Los casi $600 mil que costarán las plazas que se abrirán, no incluyen la inversión en oficinas y mobiliario que se requerirá para instalarlos.
Precisamente para no afectar el presupuesto de Aviación Civil, cuando entró en vigencia el contrato para ampliar el Juan Santamaría se creó un fideicomiso de supervisión —por un monto de $300 mil anuales—, el cual se financia con las ganancias que deja el aeropuerto.
En cuanto al uso que se le seguirá dando al fideicomiso, Soto detalló que se empleará para contratar profesionales para apoyar las decisiones que deberá tomar el nuevo órgano fiscalizador. Si sobran recursos, garantizó que los devolverán.
Es decir que aun con la creación de una amplia estructura para supervisar los contratos aeroportuarios, se seguirán contratando consultorías.
Será para casos en que se necesite el criterio en un campo en que no se cuente con ese profesional, comunicó Soto.
La nueva estructura del órgano fiscalizador fue sugerido por el Centro de Investigación y Capacitación en Administración Pública de la UCR, el cual se contrató por medio de una consultoría que costó casi ¢20 millones.
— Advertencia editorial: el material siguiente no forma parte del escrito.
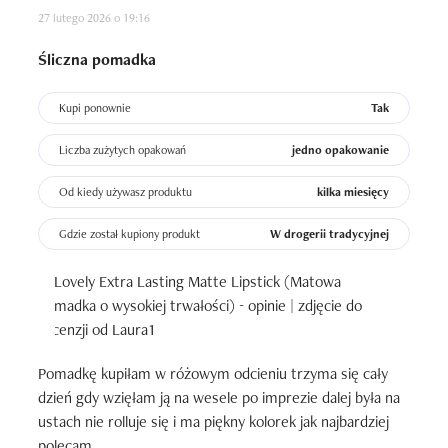
27 lutego 2026 o 19:16
Śliczna pomadka
Kupi ponownie
Tak
Liczba zużytych opakowań
jedno opakowanie
Od kiedy używasz produktu
kilka miesięcy
Gdzie został kupiony produkt
W drogerii tradycyjnej
Pomadkę kupiłam w różowym odcieniu trzyma się cały 
dzień gdy wzięłam ją na wesele po imprezie dalej była na 
ustach nie rolluje się i ma piękny kolorek jak najbardziej 
polecam.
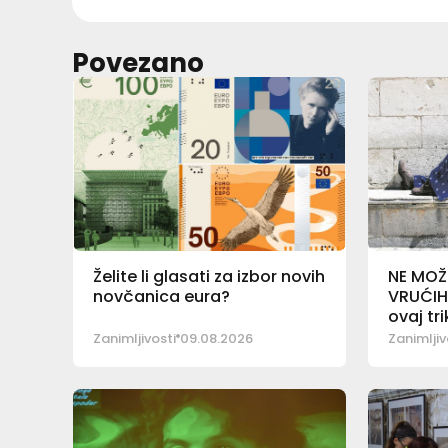
Povezano
Želite li glasati za izbor novih
NE MOŽ
novčanica eura?
VRUĆIH
ovaj tri
Zanimljivosti
09.08.2026
Zanimljiv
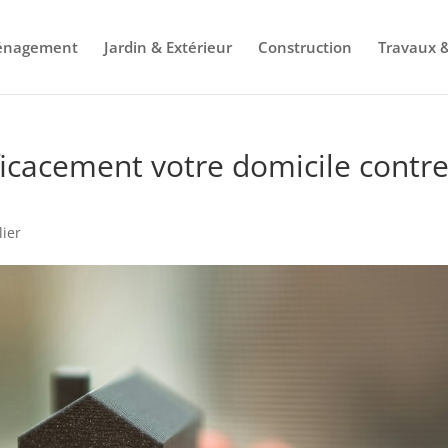
énagement
Jardin & Extérieur
Construction
Travaux &
icacement votre domicile contr
ier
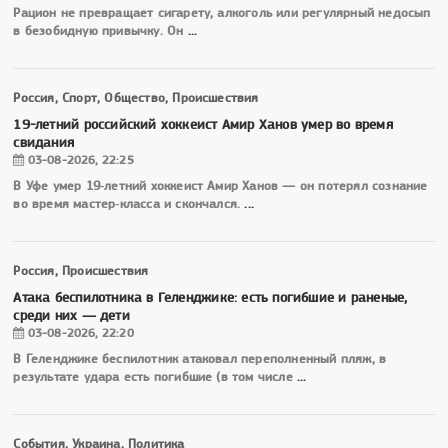
Рацион не превращает сигарету, алкоголь или регулярный недосып
в безобидную привычку. Он
...
Россия, Спорт, Общество, Происшествия
19-летний российский хоккеист Амир Ханов умер во время
свидания
03-08-2026, 22:25
В Уфе умер 19‑летний хоккеист Амир Ханов — он потерял сознание
во время мастер‑класса и скончался.
...
Россия, Происшествия
Атака беспилотника в Геленджике: есть погибшие и раненые,
среди них — дети
03-08-2026, 22:20
В Геленджике беспилотник атаковал переполненный пляж, в
результате удара есть погибшие (в том числе
...
События, Украина, Политика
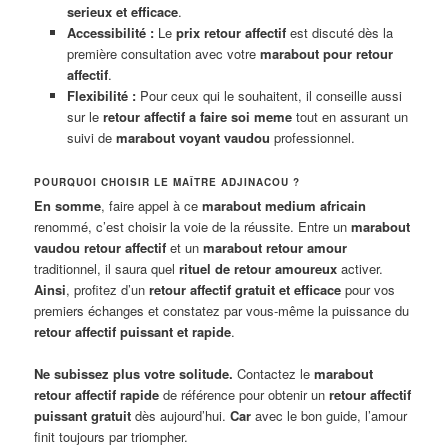
serieux et efficace
.
Accessibilité :
Le
prix retour affectif
est discuté dès la
première consultation avec votre
marabout pour retour
affectif
.
Flexibilité :
Pour ceux qui le souhaitent, il conseille aussi
sur le
retour affectif a faire soi meme
tout en assurant un
suivi de
marabout voyant vaudou
professionnel.
POURQUOI CHOISIR LE MAÎTRE ADJINACOU ?
En somme
, faire appel à ce
marabout medium africain
renommé, c’est choisir la voie de la réussite. Entre un
marabout
vaudou retour affectif
et un
marabout retour amour
traditionnel, il saura quel
rituel de retour amoureux
activer.
Ainsi
, profitez d’un
retour affectif gratuit et efficace
pour vos
premiers échanges et constatez par vous-même la puissance du
retour affectif puissant et rapide
.
Ne subissez plus votre solitude.
Contactez le
marabout
retour affectif rapide
de référence pour obtenir un
retour affectif
puissant gratuit
dès aujourd’hui.
Car
avec le bon guide, l’amour
finit toujours par triompher.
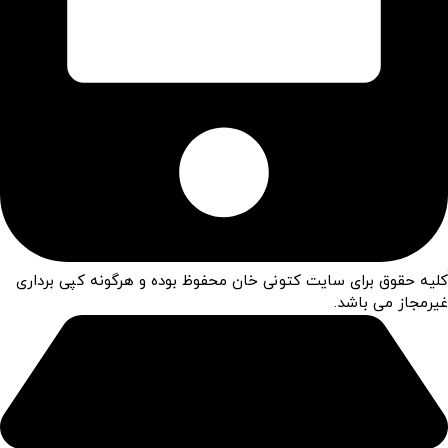
کلیه حقوق برای سایت کتونی خان محفوظ بوده و هرگونه کپی برداری
غیرمجاز می باشد.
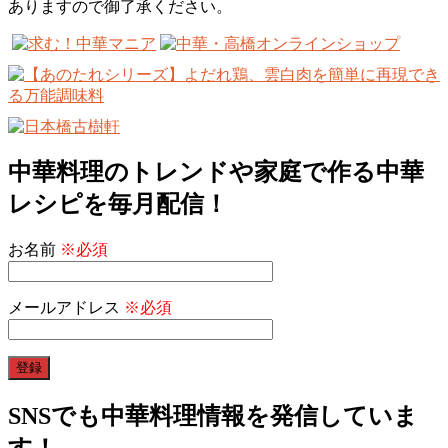
ありますので御了承ください。
中華料理のトレンドや家庭で作る中華
レシピを毎月配信！
お名前
※必須
メールアドレス
※必須
SNSでも中華料理情報を発信していま
す！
Concretamente lo que plantea ese estudio es crear un gran órgano supervisor que atienda todos los contratos de ampliación de aeropuertos que promueva el Consejo Técnico de Aviación Civil.
Actualmente existe un órgano que se dedica de forma exclusiva a ver las obras en el Juan Santamaría y otro que se entiende de la concesión del Daniel Oduber. La idea es que la estructura que se pretende implementar se encargue de esos dos, así como de los que se pretenden construir en el sur y en Orotina.
Entre los cambios principales que se sugieren es el de transformar en directores los actuales puestos de inspectores.
Al mismo tiempo se valora incluir a todos los funcionarios del órgano inspector al régimen de Autoridad Presupuestaria, con el propósito de hacer las remuneraciones más competitivas y al mismo tiempo poder contratarlos por un plazo mayor.
Es importante tener claro que el aumento presupuestario no se debe visualizar como un costo, sino como una inversión, que tendrá un impacto directo en la calidad de los servicios y en la fiscalización de los contratos de concesión, destaca el informe.